Here’s who they selected: Stephen, Philip, Procorus, Nicanor, Timon, Parmenas, and Nicolas of Antioch. All Greeks. All who were well respected, full of the Spirit and wisdom. It intrigues me that those were the job qualifications for running a food program. I would have listed people who showed a servant heart or gifting, who saw a need and met it. I would have gone after practical people, and perhaps a few who could think bigger and more strategically, perhaps to grow the program. The apostles, and those they included in the decision-making process, didn’t go in that direction.

On the surface, I’d say they chose the wrong people for the task. I’m not saying they weren’t leaders. Two of these new leaders take center stage in the next two chapters, but not because of the food program. Let’s dig a little deeper.

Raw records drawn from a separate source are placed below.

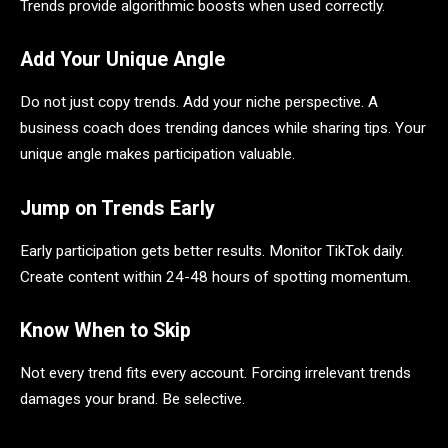
Trends provide algorithmic boosts when used correctly.
Add Your Unique Angle
Do not just copy trends. Add your niche perspective. A
business coach does trending dances while sharing tips. Your
unique angle makes participation valuable.
Jump on Trends Early
Early participation gets better results. Monitor TikTok daily.
Create content within 24-48 hours of spotting momentum.
Know When to Skip
Not every trend fits every account. Forcing irrelevant trends
damages your brand. Be selective.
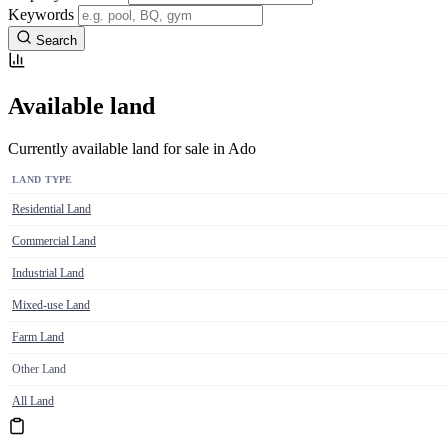
Keywords
Search
Available land
Currently available land for sale in Ado
LAND TYPE
Residential Land
Commercial Land
Industrial Land
Mixed-use Land
Farm Land
Other Land
All Land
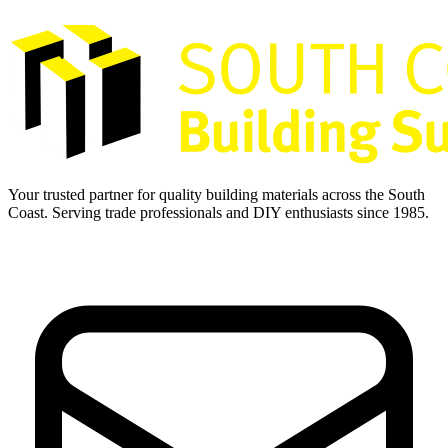
Your trusted partner for quality building materials across the South
Coast. Serving trade professionals and DIY enthusiasts since 1985.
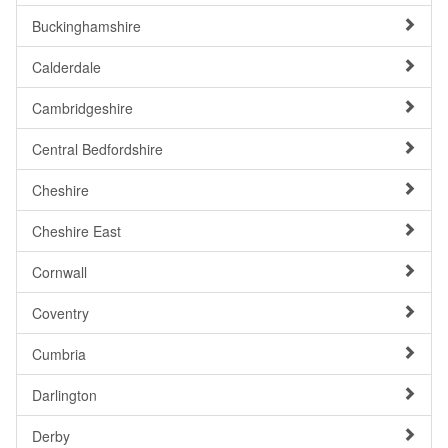
Buckinghamshire
Calderdale
Cambridgeshire
Central Bedfordshire
Cheshire
Cheshire East
Cornwall
Coventry
Cumbria
Darlington
Derby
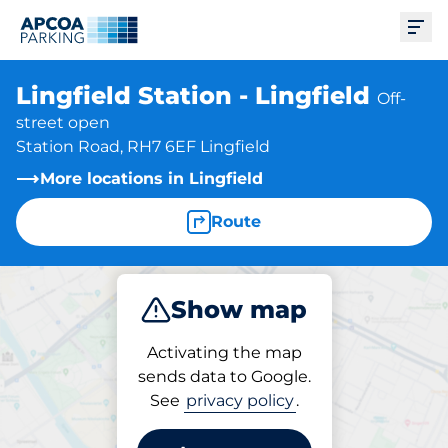
Ope
Lingfield Station - Lingfield
Off-
street open
Station Road, RH7 6EF Lingfield
More locations in Lingfield
Route
Show map
Park
Charge
Subscribe
Activating the map
sends data to Google.
See
privacy policy
.
Subscriptions at location
Lingfield Station - Lingfield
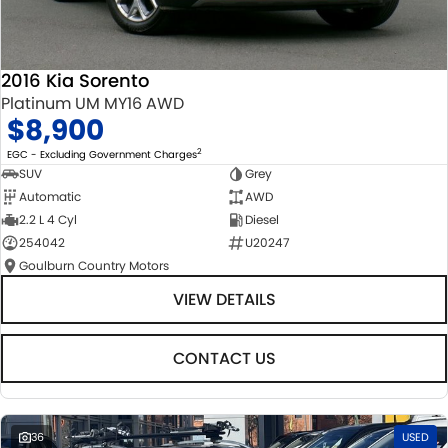
2016 Kia Sorento
Platinum UM MY16 AWD
$8,900
2
EGC - Excluding Government Charges
SUV
Grey
Automatic
AWD
2.2 L 4 Cyl
Diesel
254042
U20247
Goulburn Country Motors
VIEW DETAILS
CONTACT US
36
USED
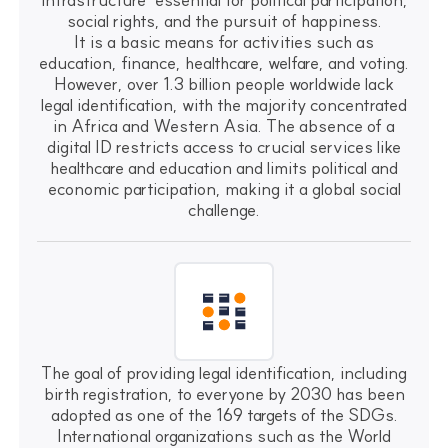
social rights, and the pursuit of happiness.
It is a basic means for activities such as
education, finance, healthcare, welfare, and voting.
However, over 1.3 billion people worldwide lack
legal identification, with the majority concentrated
in Africa and Western Asia. The absence of a
digital ID restricts access to crucial services like
healthcare and education and limits political and
economic participation, making it a global social
challenge.
The goal of providing legal identification, including
birth registration, to everyone by 2030 has been
adopted as one of the 169 targets of the SDGs.
International organizations such as the World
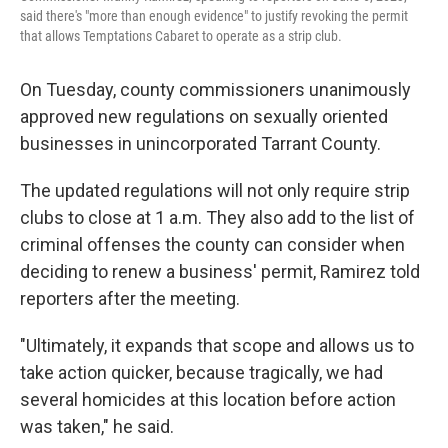
said there's "more than enough evidence" to justify revoking the permit
that allows Temptations Cabaret to operate as a strip club.
On Tuesday, county commissioners unanimously
approved new regulations on sexually oriented
businesses in unincorporated Tarrant County.
The updated regulations will not only require strip
clubs to close at 1 a.m. They also add to the list of
criminal offenses the county can consider when
deciding to renew a business' permit, Ramirez told
reporters after the meeting.
"Ultimately, it expands that scope and allows us to
take action quicker, because tragically, we had
several homicides at this location before action
was taken," he said.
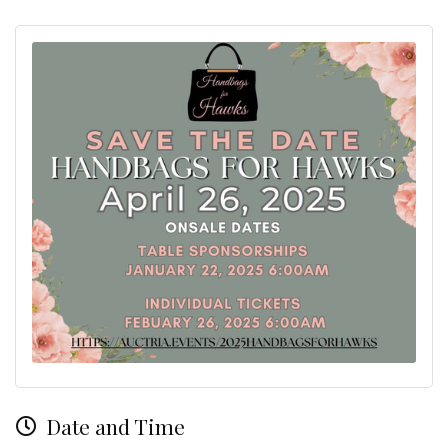
Date and Time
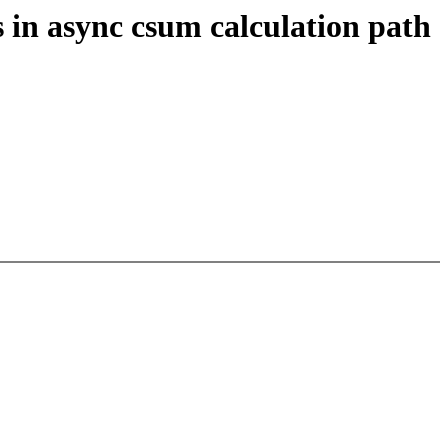
in async csum calculation path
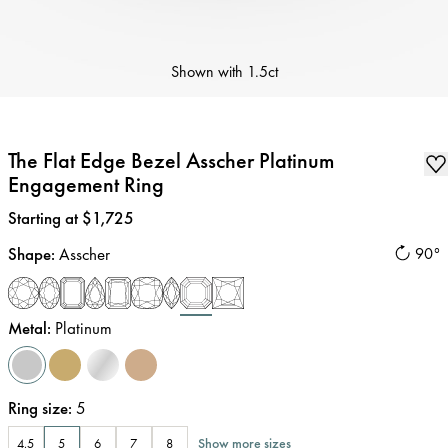
Shown with
1.5ct
The Flat Edge Bezel Asscher Platinum
Engagement Ring
Price
:
Starting at $1,725
Shape
:
Asscher
90°
Metal
:
Platinum
Ring size
:
5
Show more sizes
4.5
5
6
7
8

Stephen is described as “a man full of faith and the Holy Spirit” and “a man full of God’s grace and power.” He is a miracle worker, a debater who was unrivaled in “the wisdom and the Spirit with which [he] spoke.” He’s a preacher who is unafraid to challenge those in power. And these gifts cost him his life. I even wonder if there was time to be part of the food program between his selection in 6:6 and his arrest six verses later.

When the persecution spreads after Stephen’s death and the believers disperse (perhaps ending the food program?), Philip takes on an identity as a traveling evangelist and miracle worker, quick to follow the Spirit’s guiding, bold in crossing cultural borders and loathe to miss an opportunity. Later, he’s a cross-cultural resident of a Roman town, and a father who raised four girls to follow Christ, and who become known for the gift of prophecy (Acts 21:8,9).

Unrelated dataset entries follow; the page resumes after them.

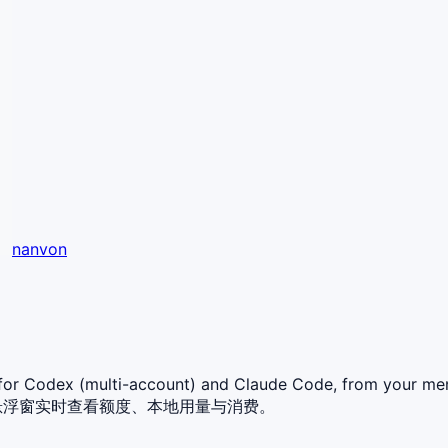
nanvon
t for Codex (multi-account) and Claude Code, from your
或桌面悬浮窗实时查看额度、本地用量与消费。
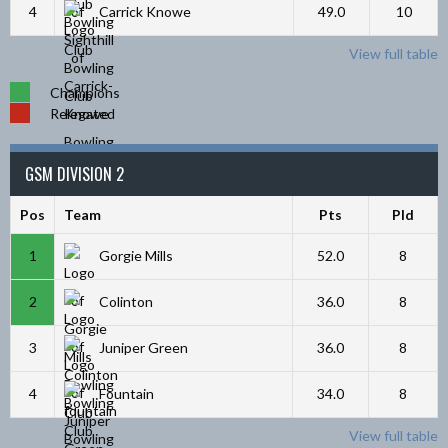
4
Carrick Knowe
49.0
10
View full table
Champions
Relegated
GSM DIVISION 2
Pos
Team
Pts
Pld
1
Gorgie Mills
52.0
8
2
Colinton
36.0
8
3
Juniper Green
36.0
8
4
Fountain
34.0
8
View full table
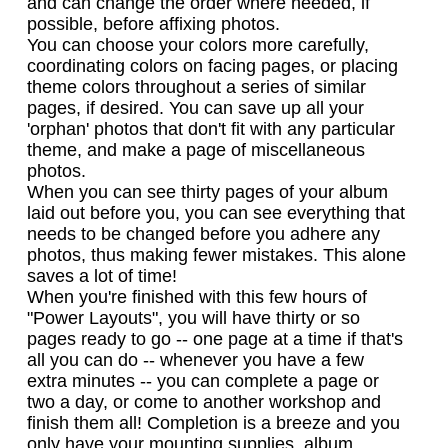
and can change the order where needed, if
possible, before affixing photos.
You can choose your colors more carefully,
coordinating colors on facing pages, or placing
theme colors throughout a series of similar
pages, if desired. You can save up all your
'orphan' photos that don't fit with any particular
theme, and make a page of miscellaneous
photos.
When you can see thirty pages of your album
laid out before you, you can see everything that
needs to be changed before you adhere any
photos, thus making fewer mistakes. This alone
saves a lot of time!
When you're finished with this few hours of
"Power Layouts", you will have thirty or so
pages ready to go -- one page at a time if that's
all you can do -- whenever you have a few
extra minutes -- you can complete a page or
two a day, or come to another workshop and
finish them all! Completion is a breeze and you
only have your mounting supplies, album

There seems to be a double standard here. If the apostles were so concerned about working in their own giftings and responsibilities, shouldn’t they have also worked to empower Stephen and Philip to serve in their giftings rather than giving them a task that was beneath their abilities and perhaps a bad fit?

My conclusion is that the food program was a developmental step, a stretch assignment. It was a platform to explore and expose their real gifts. In addition, it was a chance to raise their profile, take on responsibility and improve their leadership credibility. They’re not the only ones in Scripture who followed this kind of path.

  • Joshua spent decades as Moses’s assistant, and got his first stretch assignment as a spy in Canaan (Ex 33:11, Num 11:28 and 13:16).
  • King Saul asked David to be his harp player and armor bearer, and reluctantly gave him an opportunity to fight Goliath. These opportunities became a springboard for David’s military career and fame (I Sam 16:14-18:9)
  • John Mark hung around Jesus and Peter, then joined Paul and Barnabas on a mission trip as their assistant, where he didn’t exactly serve with distinction (Acts 12:12,25, 13:13 and 15:13-38).

Leadership is best learned by doing it, and stretch assignments are a perfect vehicle for experiential learning. We love to go back to “the usual suspects,” the 20% who do 80% of the work. But when the apostles demonstrated their faith in these new leaders, they lessened the work on themselves and introduced a new generation of leaders with apostolic gifts.